More context, better decisions. And unlike humans, AI doesn't clock out at 6pm.
The hardest part of this isn't technical. It's cultural. It means writing things down when previously you wouldn't have bothered. It means choosing systems that expose their data instead of locking it up. It means treating documentation less as overhead, and more as feeding your most diligent colleague.
This is also why I've been so deep on the Business as Code idea — once your business lives in plain text in a Git repo, "queryable" stops being a roadmap item and becomes a default.
3. AI Is an Amplifier
When you amplify every individual's capability, the lines between roles get blurry. Fast.
Engineers can do PM-ish work. PMs can ship a bit of code themselves. Marketing can solve problems they used to file tickets for. The old "I need to find someone who can do X" workflow gets compressed dramatically.
A startup that used to need 10 people and two years to ship a product can now do a rough version with two people in a week. Companies need fewer people overall (which, yes, is a big part of what these recent layoff waves are really about) — but each person can accomplish much more.
The result: role definitions become goal-oriented instead of function-oriented. Decisions stop getting stuck in hierarchy because every individual can pull the context they need through AI and contribute directly. The prerequisite is that information has to be more transparent, more objective. Politics dies a quiet death when the data is right there.
4. Close the Feedback Loop
AI itself evolves through a loop: Input → Output → Eval → Input. 24/7, no breaks.
The question is whether your organization runs on the same loop. Are your information flows, your people, and your collective intelligence all feeding back into something that learns? Or are decisions and outcomes disappearing into Slack threads and shared drives, never to be evaluated again?
The companies that figure out how to close this loop — at the org level, not just the personal one — are going to compound faster than everyone else. It's the difference between a company that gets smarter every quarter and one that keeps re-learning the same lessons every time someone new joins.

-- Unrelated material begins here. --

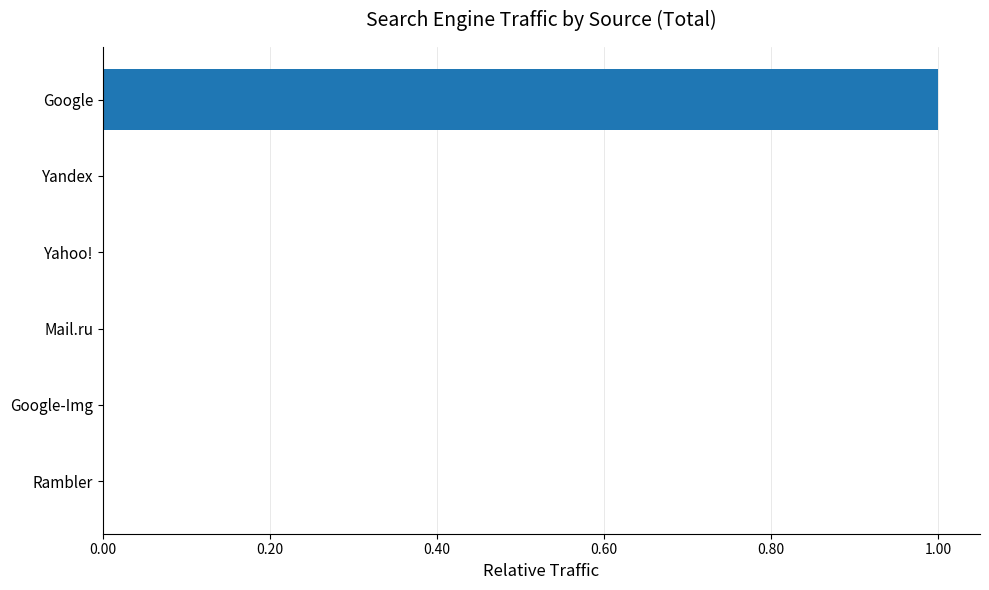

At which category does the chart reach its peak across all series?

Google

5. The Talent Layout Question
Here's the part fewer people are talking about.
In the AI Native Company frame, costs are lower and revenue has to come faster. The obvious move is to shrink headcount. The less obvious move is to rethink what kind of people you want in the building at all.

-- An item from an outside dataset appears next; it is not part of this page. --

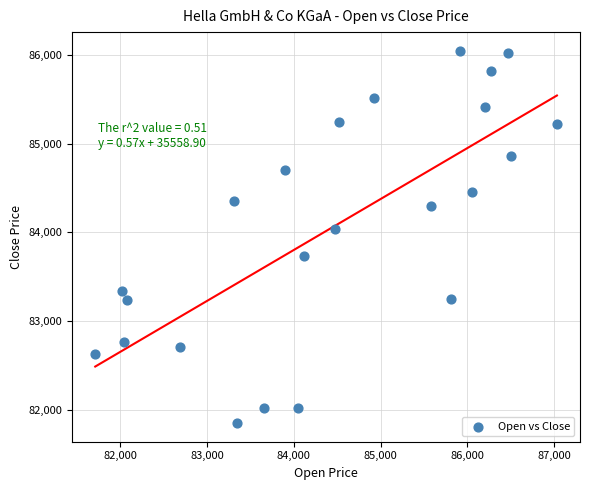

What Y value in the scatter plot is closest to 83949?

84042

When every individual's capability is dramatically amplified, a lot of them will naturally want to start something — build a tool, sell a thing, run a side project. Trying to suppress that instinct is a losing battle.
So instead of forcing people into traditional roles or watching them leave to do their own thing in isolation, what if the company became a platform? An umbrella that lets people use company resources to collaborate on projects, with shared upside.
That's what Individual Contributor could actually mean. Not a level on a career ladder. A real, contracted individual operator who works on different projects under the company's umbrella. The company becomes more like a matching platform that ties different ICs to different products, and lets everyone's incentives align.
Why This Is Hard to Talk About
These ideas mostly crystallized while I was watching a bunch of YC videos on the AI Native Company concept. My own company is moving in this direction, carefully.
The hard part isn't doing it. The hard part is that the concept is still new enough that explaining it to anyone who hasn't already been thinking about it doesn't quite land. You describe a flat-ish, AI-augmented, IC-platform company and people nod politely while clearly imagining you're describing either a glorified gig economy or a startup that hasn't figured out management yet.
Neither, really.
It's something different. And I suspect we'll have a much better vocabulary for it in about two years — once the early movers have visibly compounded ahead.
For now, the playbook is simpler than the theory: save a seat for AI. Make everything queryable. Treat people as amplified. Close the loop. And start letting "individual contributor" mean what the words actually say.